### Aim of the exercise:
Omitting all images, set down every line below exactly as it appears.

### Collected material:
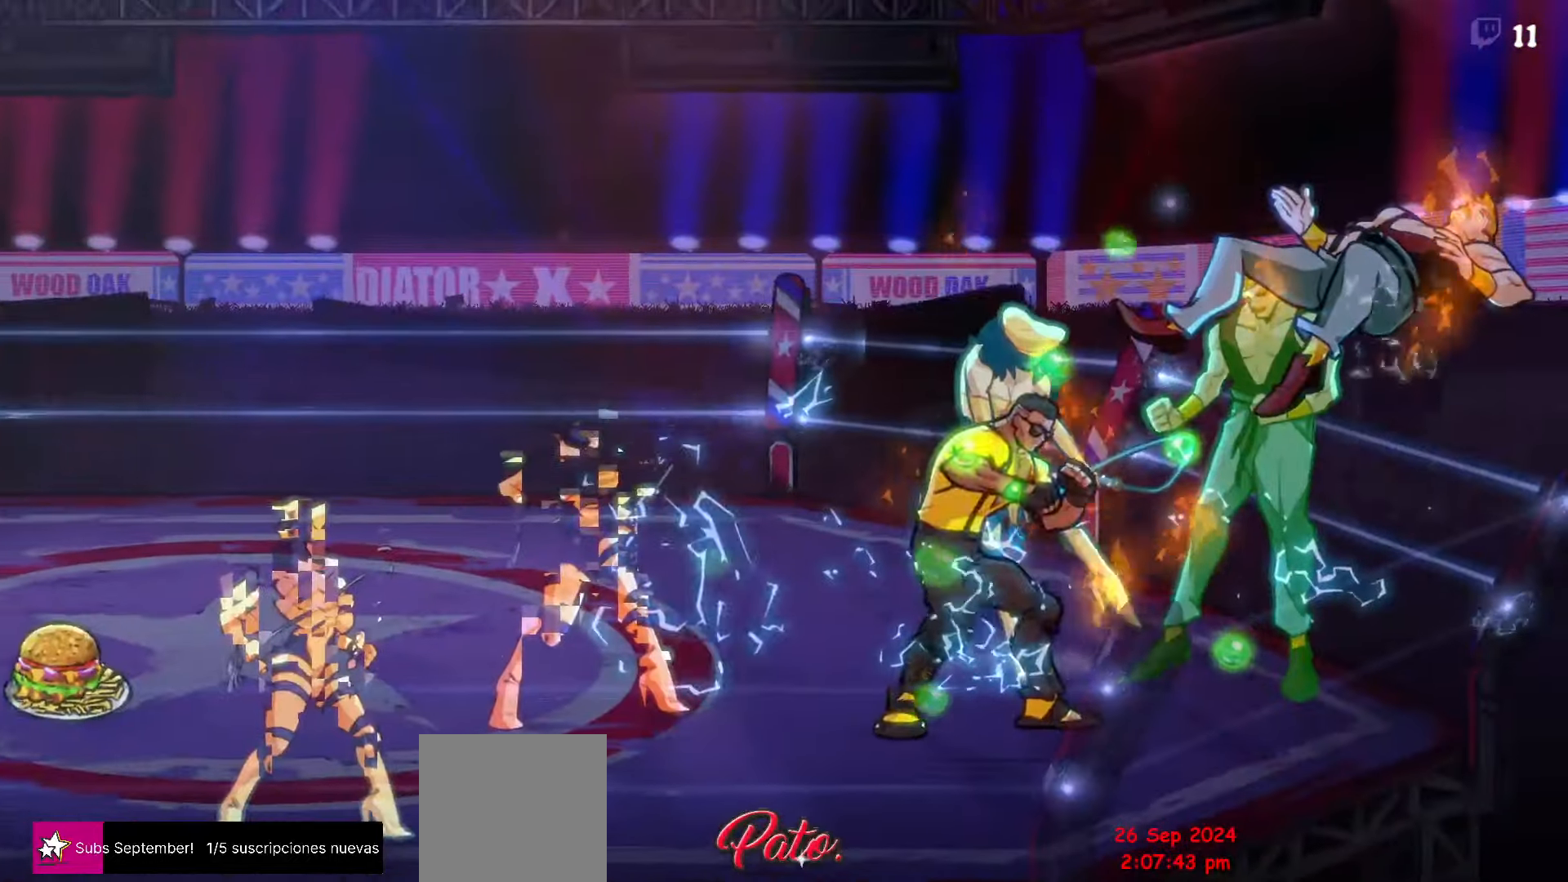
{"buttons": [], "events": []}
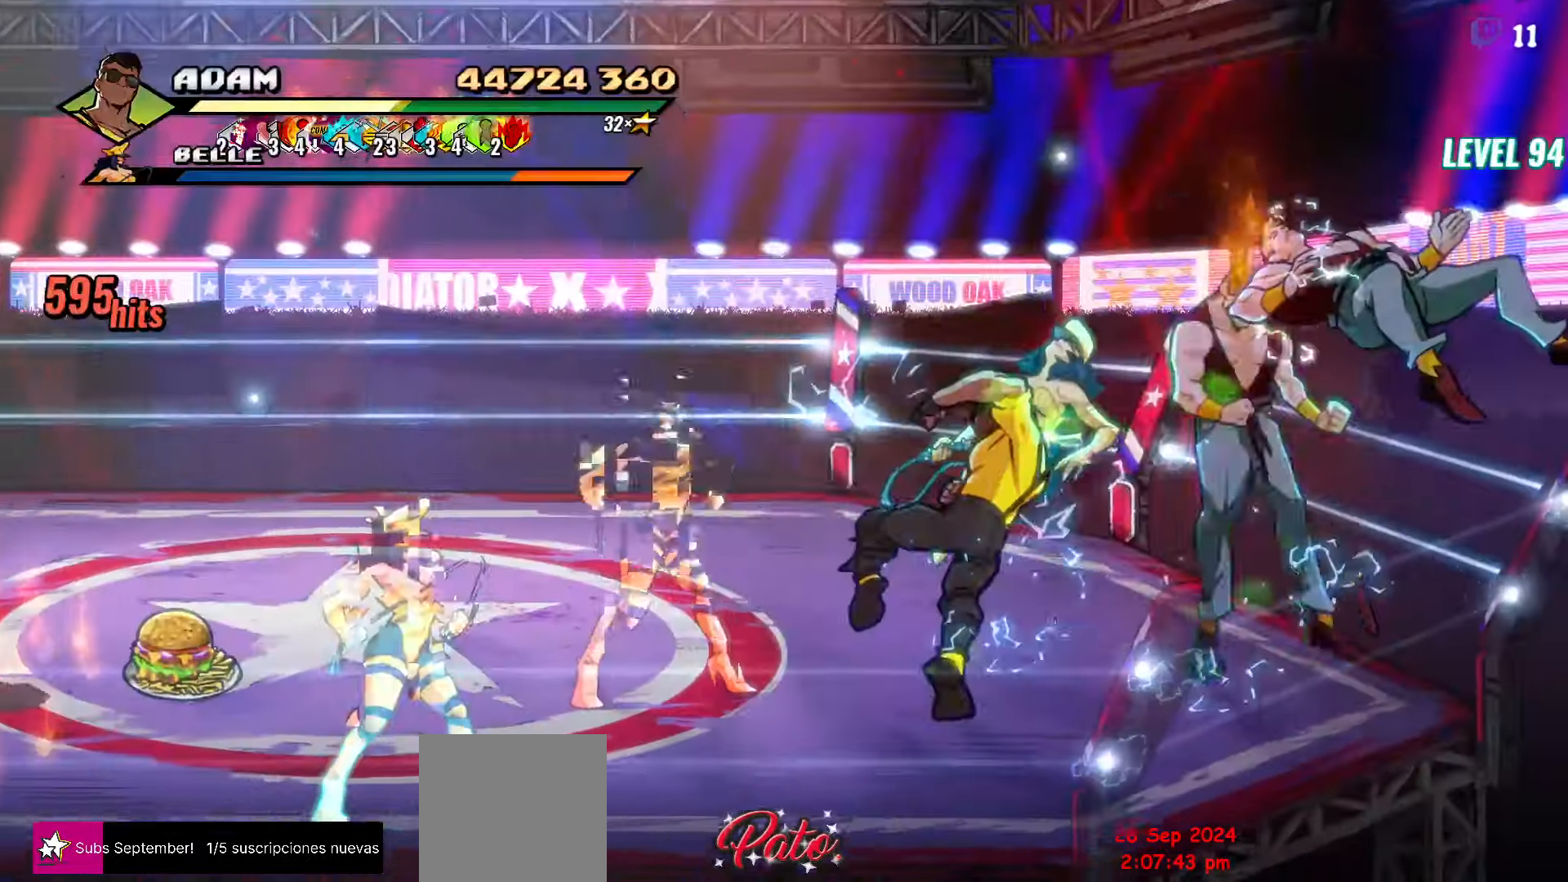
{"buttons": [], "events": []}
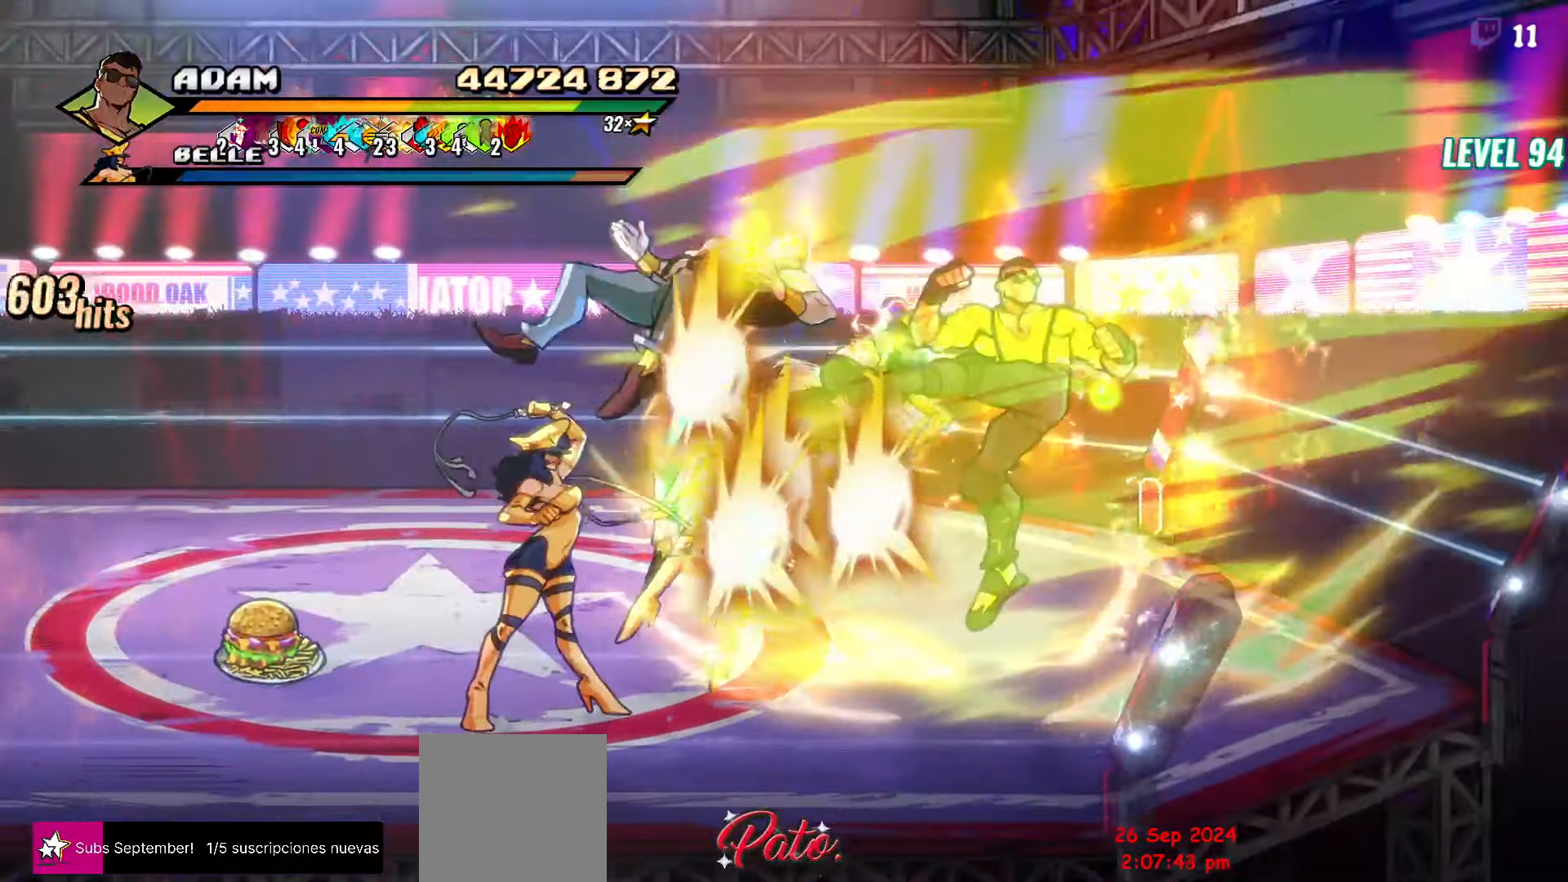
{"buttons": [], "events": []}
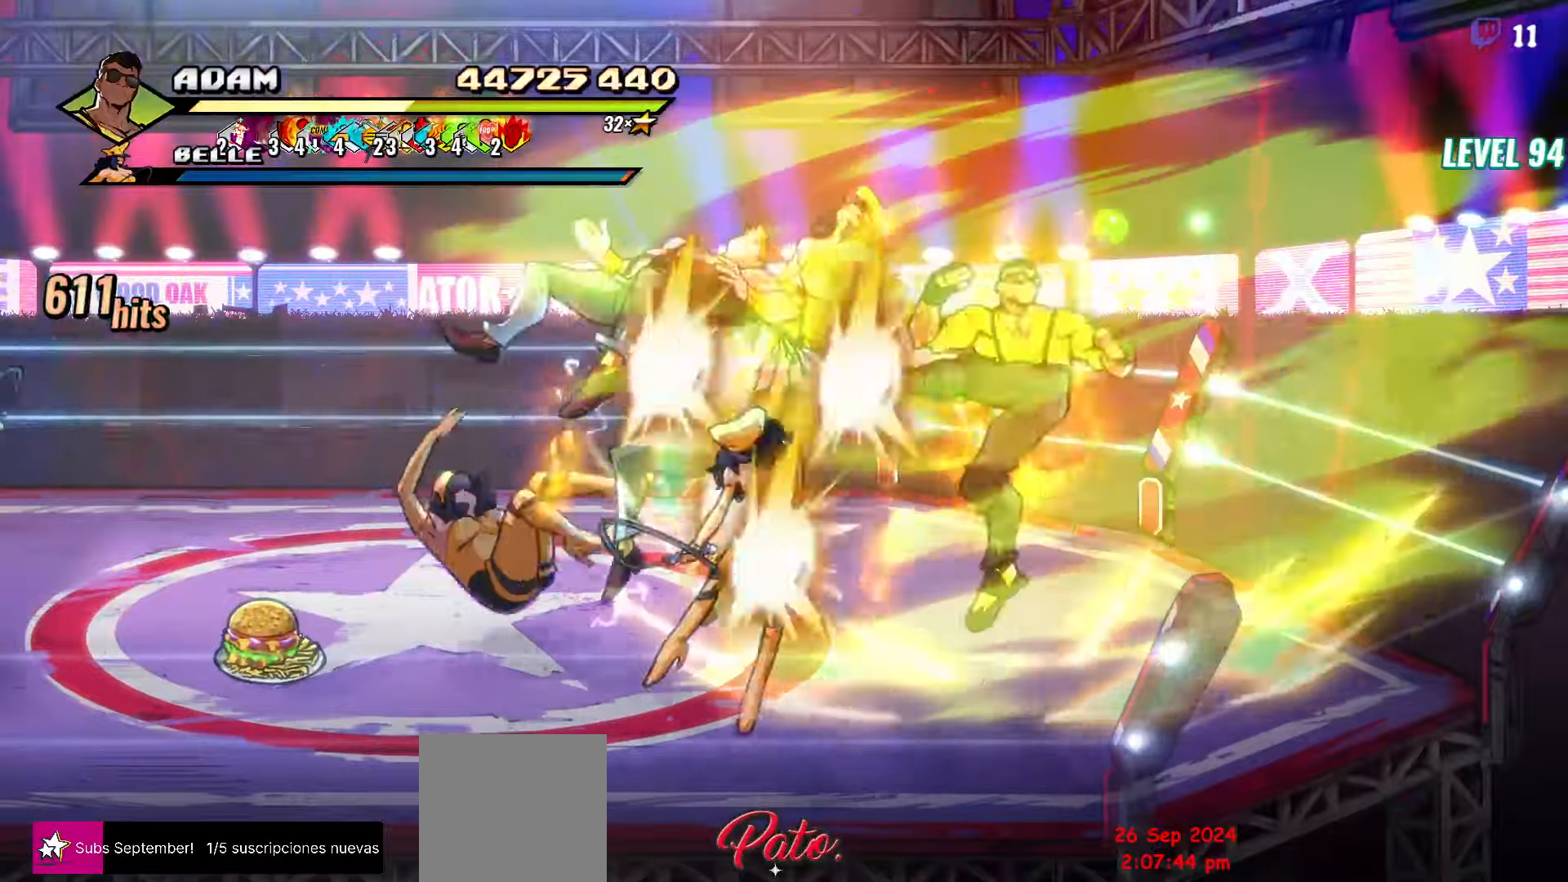
{"buttons": [], "events": []}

### Written answer:
{"buttons": [], "events": []}
{"buttons": [], "events": []}
{"buttons": [], "events": []}
{"buttons": [], "events": []}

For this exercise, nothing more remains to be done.